>>>>

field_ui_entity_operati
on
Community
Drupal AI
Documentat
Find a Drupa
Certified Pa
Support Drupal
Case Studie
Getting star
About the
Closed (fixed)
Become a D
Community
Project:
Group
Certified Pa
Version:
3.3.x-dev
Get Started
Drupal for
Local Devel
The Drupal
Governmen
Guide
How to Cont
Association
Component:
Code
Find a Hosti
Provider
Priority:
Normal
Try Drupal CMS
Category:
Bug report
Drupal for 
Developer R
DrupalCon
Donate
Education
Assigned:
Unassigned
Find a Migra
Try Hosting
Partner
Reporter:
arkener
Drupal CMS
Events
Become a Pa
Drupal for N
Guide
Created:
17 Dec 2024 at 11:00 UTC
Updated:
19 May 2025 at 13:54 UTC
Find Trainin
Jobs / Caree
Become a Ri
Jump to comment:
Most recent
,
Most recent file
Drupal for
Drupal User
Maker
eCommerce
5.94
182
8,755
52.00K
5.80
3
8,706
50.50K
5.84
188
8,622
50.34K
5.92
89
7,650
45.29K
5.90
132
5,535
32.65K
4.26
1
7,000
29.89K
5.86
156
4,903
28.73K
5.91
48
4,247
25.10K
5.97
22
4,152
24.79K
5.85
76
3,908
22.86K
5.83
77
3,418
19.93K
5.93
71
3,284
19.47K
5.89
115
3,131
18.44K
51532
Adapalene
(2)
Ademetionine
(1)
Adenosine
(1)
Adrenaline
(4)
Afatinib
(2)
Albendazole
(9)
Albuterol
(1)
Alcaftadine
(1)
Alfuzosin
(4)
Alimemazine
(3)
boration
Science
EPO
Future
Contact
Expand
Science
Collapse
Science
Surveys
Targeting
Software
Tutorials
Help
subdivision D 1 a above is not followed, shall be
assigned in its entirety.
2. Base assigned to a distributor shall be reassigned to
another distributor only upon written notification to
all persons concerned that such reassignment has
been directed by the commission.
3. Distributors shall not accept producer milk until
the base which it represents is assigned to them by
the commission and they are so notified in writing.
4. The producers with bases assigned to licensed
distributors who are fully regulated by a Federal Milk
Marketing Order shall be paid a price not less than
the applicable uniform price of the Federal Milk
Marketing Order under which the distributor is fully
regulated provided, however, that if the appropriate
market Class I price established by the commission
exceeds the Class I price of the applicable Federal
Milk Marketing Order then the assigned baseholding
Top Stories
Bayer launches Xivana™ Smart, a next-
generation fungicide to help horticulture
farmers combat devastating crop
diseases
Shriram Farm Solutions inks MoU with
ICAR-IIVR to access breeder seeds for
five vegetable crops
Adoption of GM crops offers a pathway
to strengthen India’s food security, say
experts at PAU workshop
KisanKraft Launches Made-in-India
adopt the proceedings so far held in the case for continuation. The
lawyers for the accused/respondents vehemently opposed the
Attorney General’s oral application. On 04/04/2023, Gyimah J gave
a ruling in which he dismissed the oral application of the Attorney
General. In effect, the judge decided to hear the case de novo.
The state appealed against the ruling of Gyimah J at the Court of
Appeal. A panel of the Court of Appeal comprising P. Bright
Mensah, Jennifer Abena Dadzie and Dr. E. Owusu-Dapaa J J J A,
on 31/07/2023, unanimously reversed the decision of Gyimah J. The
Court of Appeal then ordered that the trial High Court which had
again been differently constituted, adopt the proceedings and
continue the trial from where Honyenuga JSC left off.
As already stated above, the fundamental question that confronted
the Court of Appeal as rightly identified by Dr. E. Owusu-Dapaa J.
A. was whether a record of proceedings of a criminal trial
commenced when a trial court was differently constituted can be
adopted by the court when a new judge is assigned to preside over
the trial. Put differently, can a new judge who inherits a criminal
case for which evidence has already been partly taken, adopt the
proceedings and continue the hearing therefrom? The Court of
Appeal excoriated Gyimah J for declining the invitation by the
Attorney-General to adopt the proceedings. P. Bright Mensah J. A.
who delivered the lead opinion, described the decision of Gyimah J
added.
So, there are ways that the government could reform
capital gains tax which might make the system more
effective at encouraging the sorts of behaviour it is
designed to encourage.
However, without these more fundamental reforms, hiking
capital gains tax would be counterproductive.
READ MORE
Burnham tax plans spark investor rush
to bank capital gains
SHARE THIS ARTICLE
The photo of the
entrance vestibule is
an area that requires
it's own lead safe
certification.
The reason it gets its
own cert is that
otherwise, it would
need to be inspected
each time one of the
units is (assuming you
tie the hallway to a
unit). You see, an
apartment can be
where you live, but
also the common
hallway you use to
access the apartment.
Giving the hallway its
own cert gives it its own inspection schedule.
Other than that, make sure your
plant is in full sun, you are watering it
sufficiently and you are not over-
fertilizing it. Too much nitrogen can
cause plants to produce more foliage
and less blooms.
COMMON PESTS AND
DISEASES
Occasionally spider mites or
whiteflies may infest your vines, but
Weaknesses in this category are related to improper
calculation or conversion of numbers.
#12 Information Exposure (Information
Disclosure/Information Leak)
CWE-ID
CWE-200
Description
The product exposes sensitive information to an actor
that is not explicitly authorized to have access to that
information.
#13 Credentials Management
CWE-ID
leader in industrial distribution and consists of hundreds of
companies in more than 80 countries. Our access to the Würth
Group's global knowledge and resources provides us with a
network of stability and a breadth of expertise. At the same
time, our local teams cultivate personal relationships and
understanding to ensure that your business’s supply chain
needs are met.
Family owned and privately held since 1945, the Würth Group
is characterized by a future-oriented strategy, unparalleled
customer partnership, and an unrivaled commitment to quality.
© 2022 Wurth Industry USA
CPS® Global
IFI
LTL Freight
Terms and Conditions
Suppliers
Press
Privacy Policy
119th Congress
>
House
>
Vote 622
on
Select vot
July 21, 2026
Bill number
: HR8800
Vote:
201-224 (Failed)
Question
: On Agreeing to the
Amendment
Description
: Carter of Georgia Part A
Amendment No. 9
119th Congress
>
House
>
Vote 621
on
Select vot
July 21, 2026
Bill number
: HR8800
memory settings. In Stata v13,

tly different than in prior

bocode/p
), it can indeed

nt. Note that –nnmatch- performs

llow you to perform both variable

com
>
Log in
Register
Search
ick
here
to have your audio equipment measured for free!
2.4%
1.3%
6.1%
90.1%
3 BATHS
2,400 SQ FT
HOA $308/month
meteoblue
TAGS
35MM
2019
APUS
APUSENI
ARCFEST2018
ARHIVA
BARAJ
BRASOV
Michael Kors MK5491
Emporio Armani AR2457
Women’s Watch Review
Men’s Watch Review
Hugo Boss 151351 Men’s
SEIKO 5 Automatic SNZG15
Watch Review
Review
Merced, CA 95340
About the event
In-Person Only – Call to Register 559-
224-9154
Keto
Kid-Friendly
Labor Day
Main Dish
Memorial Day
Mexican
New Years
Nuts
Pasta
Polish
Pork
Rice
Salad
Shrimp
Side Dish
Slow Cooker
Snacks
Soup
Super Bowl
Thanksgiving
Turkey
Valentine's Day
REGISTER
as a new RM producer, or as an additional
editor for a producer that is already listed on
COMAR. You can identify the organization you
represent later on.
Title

<<<<

#### [Required action]
Give each line of text read from the pages in the material as one string in a JSON list, omitting blank lines.

#### [Reply to the exercise]
[
  "field_ui_entity_operati",
  "on",
  "Community",
  "Drupal AI",
  "Documentat",
  "Find a Drupa",
  "Certified Pa",
  "Support Drupal",
  "Case Studie",
  "Getting star",
  "About the",
  "Closed (fixed)",
  "Become a D",
  "Community",
  "Project:",
  "Group",
  "Certified Pa",
  "Version:",
  "3.3.x-dev",
  "Get Started",
  "Drupal for",
  "Local Devel",
  "The Drupal",
  "Governmen",
  "Guide",
  "How to Cont",
  "Association",
  "Component:",
  "Code",
  "Find a Hosti",
  "Provider",
  "Priority:",
  "Normal",
  "Try Drupal CMS",
  "Category:",
  "Bug report",
  "Drupal for ",
  "Developer R",
  "DrupalCon",
  "Donate",
  "Education",
  "Assigned:",
  "Unassigned",
  "Find a Migra",
  "Try Hosting",
  "Partner",
  "Reporter:",
  "arkener",
  "Drupal CMS",
  "Events",
  "Become a Pa",
  "Drupal for N",
  "Guide",
  "Created:",
  "17 Dec 2024 at 11:00 UTC",
  "Updated:",
  "19 May 2025 at 13:54 UTC",
  "Find Trainin",
  "Jobs / Caree",
  "Become a Ri",
  "Jump to comment:",
  "Most recent",
  ",",
  "Most recent file",
  "Drupal for",
  "Drupal User",
  "Maker",
  "eCommerce",
  "5.94",
  "182",
  "8,755",
  "52.00K",
  "5.80",
  "3",
  "8,706",
  "50.50K",
  "5.84",
  "188",
  "8,622",
  "50.34K",
  "5.92",
  "89",
  "7,650",
  "45.29K",
  "5.90",
  "132",
  "5,535",
  "32.65K",
  "4.26",
  "1",
  "7,000",
  "29.89K",
  "5.86",
  "156",
  "4,903",
  "28.73K",
  "5.91",
  "48",
  "4,247",
  "25.10K",
  "5.97",
  "22",
  "4,152",
  "24.79K",
  "5.85",
  "76",
  "3,908",
  "22.86K",
  "5.83",
  "77",
  "3,418",
  "19.93K",
  "5.93",
  "71",
  "3,284",
  "19.47K",
  "5.89",
  "115",
  "3,131",
  "18.44K",
  "51532",
  "Adapalene",
  "(2)",
  "Ademetionine",
  "(1)",
  "Adenosine",
  "(1)",
  "Adrenaline",
  "(4)",
  "Afatinib",
  "(2)",
  "Albendazole",
  "(9)",
  "Albuterol",
  "(1)",
  "Alcaftadine",
  "(1)",
  "Alfuzosin",
  "(4)",
  "Alimemazine",
  "(3)",
  "boration",
  "Science",
  "EPO",
  "Future",
  "Contact",
  "Expand",
  "Science",
  "Collapse",
  "Science",
  "Surveys",
  "Targeting",
  "Software",
  "Tutorials",
  "Help",
  "subdivision D 1 a above is not followed, shall be",
  "assigned in its entirety.",
  "2. Base assigned to a distributor shall be reassigned to",
  "another distributor only upon written notification to",
  "all persons concerned that such reassignment has",
  "been directed by the commission.",
  "3. Distributors shall not accept producer milk until",
  "the base which it represents is assigned to them by",
  "the commission and they are so notified in writing.",
  "4. The producers with bases assigned to licensed",
  "distributors who are fully regulated by a Federal Milk",
  "Marketing Order shall be paid a price not less than",
  "the applicable uniform price of the Federal Milk",
  "Marketing Order under which the distributor is fully",
  "regulated provided, however, that if the appropriate",
  "market Class I price established by the commission",
  "exceeds the Class I price of the applicable Federal",
  "Milk Marketing Order then the assigned baseholding",
  "Top Stories",
  "Bayer launches Xivana™ Smart, a next-",
  "generation fungicide to help horticulture",
  "farmers combat devastating crop",
  "diseases",
  "Shriram Farm Solutions inks MoU with",
  "ICAR-IIVR to access breeder seeds for",
  "five vegetable crops",
  "Adoption of GM crops offers a pathway",
  "to strengthen India’s food security, say",
  "experts at PAU workshop",
  "KisanKraft Launches Made-in-India",
  "adopt the proceedings so far held in the case for continuation. The",
  "lawyers for the accused/respondents vehemently opposed the",
  "Attorney General’s oral application. On 04/04/2023, Gyimah J gave",
  "a ruling in which he dismissed the oral application of the Attorney",
  "General. In effect, the judge decided to hear the case de novo.",
  "The state appealed against the ruling of Gyimah J at the Court of",
  "Appeal. A panel of the Court of Appeal comprising P. Bright",
  "Mensah, Jennifer Abena Dadzie and Dr. E. Owusu-Dapaa J J J A,",
  "on 31/07/2023, unanimously reversed the decision of Gyimah J. The",
  "Court of Appeal then ordered that the trial High Court which had",
  "again been differently constituted, adopt the proceedings and",
  "continue the trial from where Honyenuga JSC left off.",
  "As already stated above, the fundamental question that confronted",
  "the Court of Appeal as rightly identified by Dr. E. Owusu-Dapaa J.",
  "A. was whether a record of proceedings of a criminal trial",
  "commenced when a trial court was differently constituted can be",
  "adopted by the court when a new judge is assigned to preside over",
  "the trial. Put differently, can a new judge who inherits a criminal",
  "case for which evidence has already been partly taken, adopt the",
  "proceedings and continue the hearing therefrom? The Court of",
  "Appeal excoriated Gyimah J for declining the invitation by the",
  "Attorney-General to adopt the proceedings. P. Bright Mensah J. A.",
  "who delivered the lead opinion, described the decision of Gyimah J",
  "added.",
  "So, there are ways that the government could reform",
  "capital gains tax which might make the system more",
  "effective at encouraging the sorts of behaviour it is",
  "designed to encourage.",
  "However, without these more fundamental reforms, hiking",
  "capital gains tax would be counterproductive.",
  "READ MORE",
  "Burnham tax plans spark investor rush",
  "to bank capital gains",
  "SHARE THIS ARTICLE",
  "The photo of the",
  "entrance vestibule is",
  "an area that requires",
  "it's own lead safe",
  "certification.",
  "The reason it gets its",
  "own cert is that",
  "otherwise, it would",
  "need to be inspected",
  "each time one of the",
  "units is (assuming you",
  "tie the hallway to a",
  "unit). You see, an",
  "apartment can be",
  "where you live, but",
  "also the common",
  "hallway you use to",
  "access the apartment.",
  "Giving the hallway its",
  "own cert gives it its own inspection schedule.",
  "Other than that, make sure your",
  "plant is in full sun, you are watering it",
  "sufficiently and you are not over-",
  "fertilizing it. Too much nitrogen can",
  "cause plants to produce more foliage",
  "and less blooms.",
  "COMMON PESTS AND",
  "DISEASES",
  "Occasionally spider mites or",
  "whiteflies may infest your vines, but",
  "Weaknesses in this category are related to improper",
  "calculation or conversion of numbers.",
  "#12 Information Exposure (Information",
  "Disclosure/Information Leak)",
  "CWE-ID",
  "CWE-200",
  "Description",
  "The product exposes sensitive information to an actor",
  "that is not explicitly authorized to have access to that",
  "information.",
  "#13 Credentials Management",
  "CWE-ID",
  "leader in industrial distribution and consists of hundreds of",
  "companies in more than 80 countries. Our access to the Würth",
  "Group's global knowledge and resources provides us with a",
  "network of stability and a breadth of expertise. At the same",
  "time, our local teams cultivate personal relationships and",
  "understanding to ensure that your business’s supply chain",
  "needs are met.",
  "Family owned and privately held since 1945, the Würth Group",
  "is characterized by a future-oriented strategy, unparalleled",
  "customer partnership, and an unrivaled commitment to quality.",
  "© 2022 Wurth Industry USA",
  "CPS® Global",
  "IFI",
  "LTL Freight",
  "Terms and Conditions",
  "Suppliers",
  "Press",
  "Privacy Policy",
  "119th Congress",
  ">",
  "House",
  ">",
  "Vote 622",
  "on",
  "Select vot",
  "July 21, 2026",
  "Bill number",
  ": HR8800",
  "Vote:",
  "201-224 (Failed)",
  "Question",
  ": On Agreeing to the",
  "Amendment",
  "Description",
  ": Carter of Georgia Part A",
  "Amendment No. 9",
  "119th Congress",
  ">",
  "House",
  ">",
  "Vote 621",
  "on",
  "Select vot",
  "July 21, 2026",
  "Bill number",
  ": HR8800",
  "memory settings. In Stata v13,",
  "tly different than in prior",
  "bocode/p",
  "), it can indeed",
  "nt. Note that –nnmatch- performs",
  "llow you to perform both variable",
  "com",
  ">",
  "Log in",
  "Register",
  "Search",
  "ick",
  "here",
  "to have your audio equipment measured for free!",
  "2.4%",
  "1.3%",
  "6.1%",
  "90.1%",
  "3 BATHS",
  "2,400 SQ FT",
  "HOA $308/month",
  "meteoblue",
  "TAGS",
  "35MM",
  "2019",
  "APUS",
  "APUSENI",
  "ARCFEST2018",
  "ARHIVA",
  "BARAJ",
  "BRASOV",
  "Michael Kors MK5491",
  "Emporio Armani AR2457",
  "Women’s Watch Review",
  "Men’s Watch Review",
  "Hugo Boss 151351 Men’s",
  "SEIKO 5 Automatic SNZG15",
  "Watch Review",
  "Review",
  "Merced, CA 95340",
  "About the event",
  "In-Person Only – Call to Register 559-",
  "224-9154",
  "Keto",
  "Kid-Friendly",
  "Labor Day",
  "Main Dish",
  "Memorial Day",
  "Mexican",
  "New Years",
  "Nuts",
  "Pasta",
  "Polish",
  "Pork",
  "Rice",
  "Salad",
  "Shrimp",
  "Side Dish",
  "Slow Cooker",
  "Snacks",
  "Soup",
  "Super Bowl",
  "Thanksgiving",
  "Turkey",
  "Valentine's Day",
  "REGISTER",
  "as a new RM producer, or as an additional",
  "editor for a producer that is already listed on",
  "COMAR. You can identify the organization you",
  "represent later on.",
  "Title"
]